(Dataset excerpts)
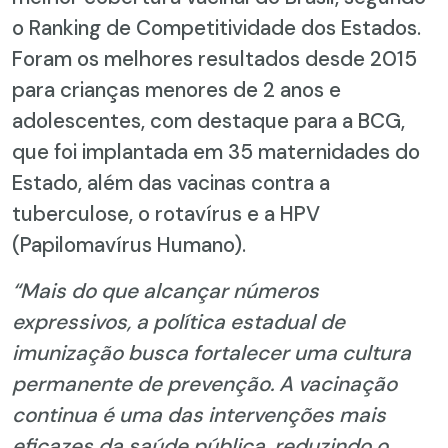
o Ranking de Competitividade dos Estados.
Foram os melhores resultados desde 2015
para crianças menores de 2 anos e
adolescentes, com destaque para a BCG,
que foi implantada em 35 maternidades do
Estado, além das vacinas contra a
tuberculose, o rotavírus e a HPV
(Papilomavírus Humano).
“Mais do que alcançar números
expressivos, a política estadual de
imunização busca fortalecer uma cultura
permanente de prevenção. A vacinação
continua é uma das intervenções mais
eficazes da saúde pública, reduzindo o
==
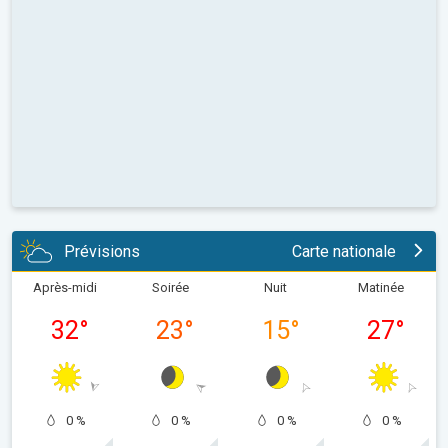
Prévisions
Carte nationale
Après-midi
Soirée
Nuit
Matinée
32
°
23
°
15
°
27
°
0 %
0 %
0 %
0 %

* [TASK ITEM] Write out exactly the lines above between the line with "para crianças menores de 2 anos e" and the line with "expressivos, a política estadual de", inclusive, and nothing beyond them.

* [EXERCISE RESULT]
para crianças menores de 2 anos e
adolescentes, com destaque para a BCG,
que foi implantada em 35 maternidades do
Estado, além das vacinas contra a
tuberculose, o rotavírus e a HPV
(Papilomavírus Humano).
“Mais do que alcançar números
expressivos, a política estadual de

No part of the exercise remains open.